Okay, so I haven’t used my own personal amazon account in like 3 years. My girlfriend had prime and I’d just have her order stuff for me and pay her back in cash. I recently tried to log in to my own amazon account after all this time, and I forgot my password, so I had to do a password reset.

It e-mailed me at my registered address, I entered that code, and then it said for security purposes please enter the expiration date for your card ending in XXXX.

I’ve gone through two debit cards since the last time I had used my amazon account 3 years ago. One expired, and then one was cloned/stolen and had to be replaced. So the card I currently have has never been on amazon. The card is barely a year old - I haven’t logged into my amazon account for 3 years.
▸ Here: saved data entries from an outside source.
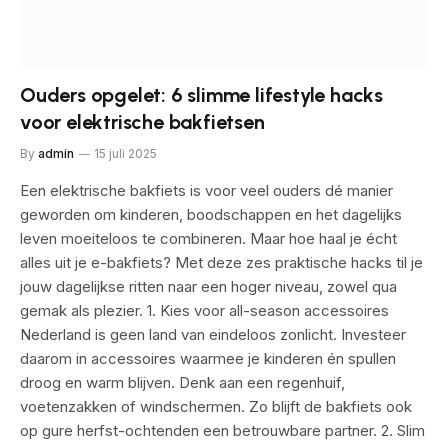
Ouders opgelet: 6 slimme lifestyle hacks
voor elektrische bakfietsen
By
admin
15 juli 2025
Een elektrische bakfiets is voor veel ouders dé manier
geworden om kinderen, boodschappen en het dagelijks
leven moeiteloos te combineren. Maar hoe haal je écht
alles uit je e-bakfiets? Met deze zes praktische hacks til je
jouw dagelijkse ritten naar een hoger niveau, zowel qua
gemak als plezier. 1. Kies voor all-season accessoires
Nederland is geen land van eindeloos zonlicht. Investeer
daarom in accessoires waarmee je kinderen én spullen
droog en warm blijven. Denk aan een regenhuif,
voetenzakken of windschermen. Zo blijft de bakfiets ook
op gure herfst-ochtenden een betrouwbare partner. 2. Slim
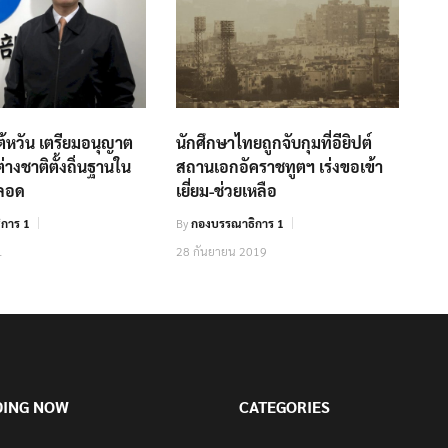
้หวัน เตรียมอนุญาต
นักศึกษาไทยถูกจับกุมที่อียิปต์
่างชาติตั้งถิ่นฐานใน
สถานเอกอัคราชทูตฯ เร่งขอเข้า
ตลอด
เยี่ยม-ช่วยเหลือ
การ 1
By
กองบรรณาธิการ 1
1
28 กันยายน 2019
DING NOW
CATEGORIES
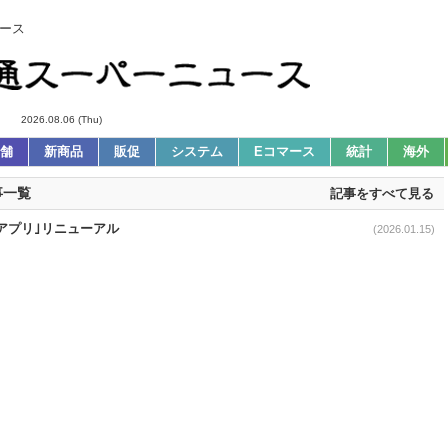
ース
2026.08.06 (Thu)
舗
新商品
販促
システム
Eコマース
統計
海外
事一覧
記事をすべて見る
アプリ｣リニューアル
(2026.01.15)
So I figured amazon was asking me to get the expiration date from a card I no longer have. But just in case, I grabbed my new card from my wallet and checked. And it matched the last 4 digits that amazon asked for. So amazon somehow knows about my 1 year old debit card with a new number even though I haven’t logged into amazon for 3 years.

How do they know this? Do they have some sort of database access with Visa so they can query an old card number and get a new number for me?
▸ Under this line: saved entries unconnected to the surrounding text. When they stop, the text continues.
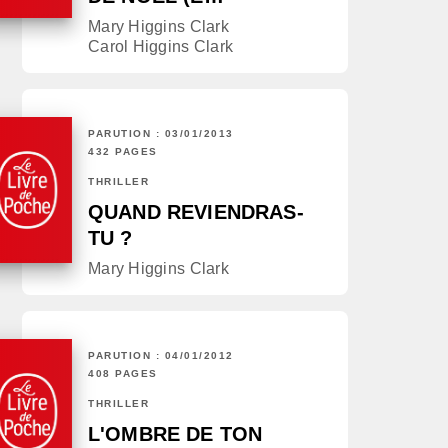
Mary Higgins Clark
Carol Higgins Clark
PARUTION : 03/01/2013
432 PAGES
THRILLER
QUAND REVIENDRAS-
TU ?
Mary Higgins Clark
PARUTION : 04/01/2012
408 PAGES
THRILLER
L'OMBRE DE TON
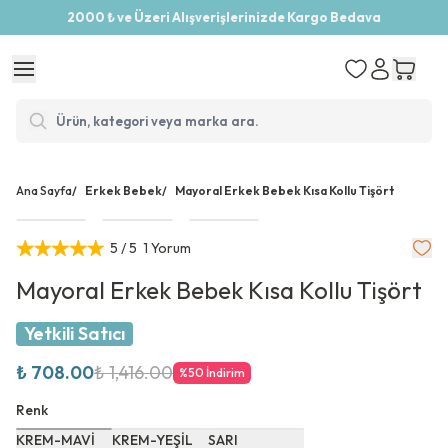
2000 ₺ ve Üzeri Alışverişlerinizde Kargo Bedava
Ana Sayfa
/
Erkek Bebek
/
Mayoral Erkek Bebek Kısa Kollu Tişört
5
/ 5
1 Yorum
Mayoral Erkek Bebek Kısa Kollu Tişört
Yetkili Satıcı
₺ 708.00
₺ 1,416.00
%
50
İndirim
Renk
KREM-MAVİ
KREM-YEŞİL
SARI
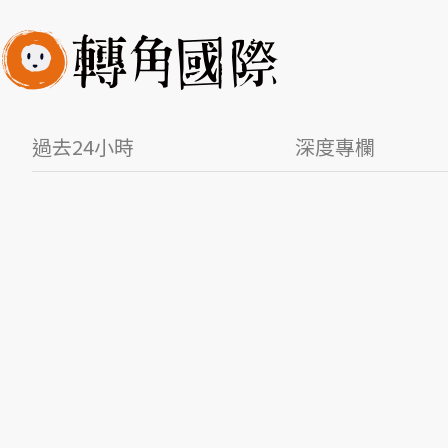
過去24小時
深度專欄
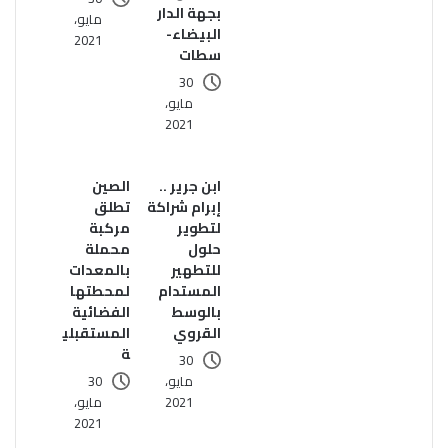
بجهة الدار
مايو،
البيضاء-
2021
سطات
30
مايو،
2021
ابن جرير ..
الصين
إبرام شراكة
تطلق
لتطوير
مركبة
حلول
محملة
للتطهير
بالمعدات
المستدام
لمحطتها
بالوسط
الفضائية
القروي
المستقبلي
ة
30
مايو،
30
2021
مايو،
2021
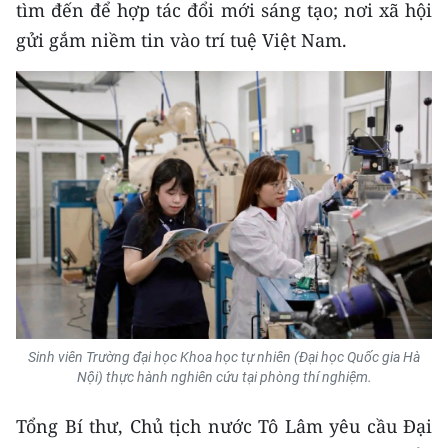
tìm đến để hợp tác đổi mới sáng tạo; nơi xã hội
gửi gắm niềm tin vào trí tuệ Việt Nam.
Sinh viên Trường đại học Khoa học tự nhiên (Đại học Quốc gia Hà
Nội) thực hành nghiên cứu tại phòng thí nghiệm.
Tổng Bí thư, Chủ tịch nước Tô Lâm yêu cầu Đại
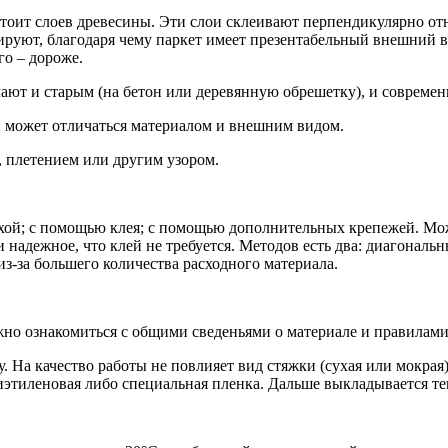
стоит слоев древесины. Эти слои склеивают перпендикулярно отн
руют, благодаря чему паркет имеет презентабельный внешний в
го – дороже.
лают и старым (на бетон или деревянную обрешетку), и совреме
 может отличаться материалом и внешним видом.
, плетением или другим узором.
ой; с помощью клея; с помощью дополнительных крепежей. Можн
и надежное, что клей не требуется. Методов есть два: диагонал
из-за большего количества расходного материала.
ожно ознакомиться с общими сведеньями о материале и правилами
. На качество работы не повлияет вид стяжки (сухая или мокрая)
иэтиленовая либо специальная пленка. Дальше выкладывается т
Edit: I forgot one purchase I made at the end of 2017. So a year and a half since I last used amazon, not 3 years. However, that’s still older than my newest debit card, and in fact, on the order history it still lists my last purchase being made with my previous (cloned/stolen/discontinued) card. It still doesn’t explain how amazon knows my current card.
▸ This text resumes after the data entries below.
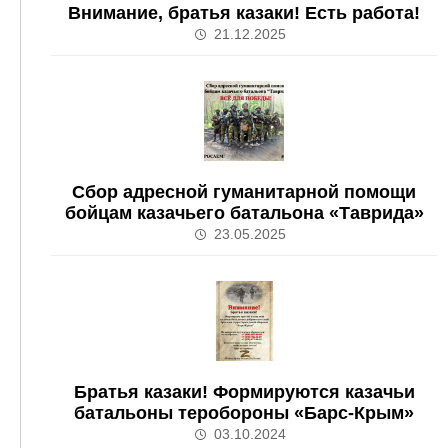
Внимание, братья казаки! Есть работа!
21.12.2025
Сбор адресной гуманитарной помощи
бойцам казачьего батальона «Таврида»
23.05.2025
Братья казаки! Формируются казачьи
батальоны теробороны «Барс-Крым»
03.10.2024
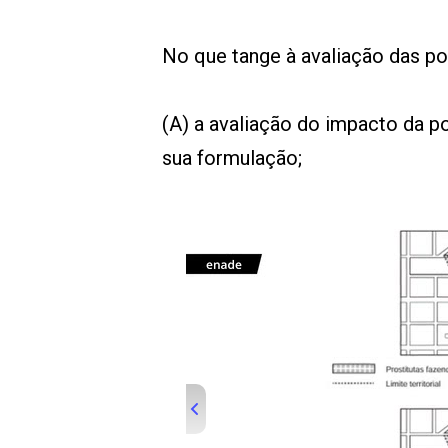
No que tange à avaliação das pol
(A) a avaliação do impacto da p
sua formulação;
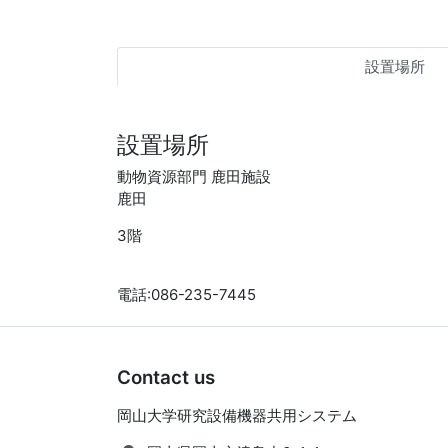
設置場所
設置場所
動物資源部門 鹿田施設
鹿田
3階
電話:086-235-7445
Contact us
岡山大学研究設備機器共用システム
Okay, so when I logged into my account, I was able to select the new card as a payment device. So they don’t just know it for security purposes, they apparently have this new card, which I have never entered into their site, as a valid ready-to-go payment method.

A few guesses:

  1. You forgot about another purchase you almost made, where you entered the card, but didn’t complete the purchase. That wouldn’t show up in your list of orders, but Amazon would have the card.
  2. Some 3rd party sites use Amazon as a payment processor. That might end up with your card details in Amazon’s possession?

Maybe you purchased from one of the companies owned by Amazon, like audible.com? Or have a paid subscription?

When cards expire, they are typically reissued with the same card #, all that changes is the expiration date & the CVV # on the back. It’s possible they already have the card # because it’s the same as the old card that expired & not the one that was compromised.

Your browser knows!

If you used that new credit card at any other website,the number is stored within your browser (but not the CCV). So any website you visit with that browser, and purchase something, the browser will offer to fill in your name, address, and credit card number for you.

Please read gazpacho’s reply in comment 5, it is the right answer.

A lot of people think they can sign up for a recurring charge and get out of it by reporting their credit card lost or by using a “one-time use” virtual card number. Merchants can still get to you (“for your convenience” of course).

When my card was recently compromised in Chicago, this service made it really, really easy to transition to my new card. All of my bills were paid on time. I suppose, though, that if the criminal who took my number signed up for recurring payments, that might have been inconvenient…

What the OP is describing does not sound like auto-fill. The number is not showing up autofilled on a blank form asking for details: Amazon’s web page is saying “Hey, you’ve got a card ending with 1234 on file. What’s the expiry on that?” Sounds to me like gazpacho’s answer is the most likely.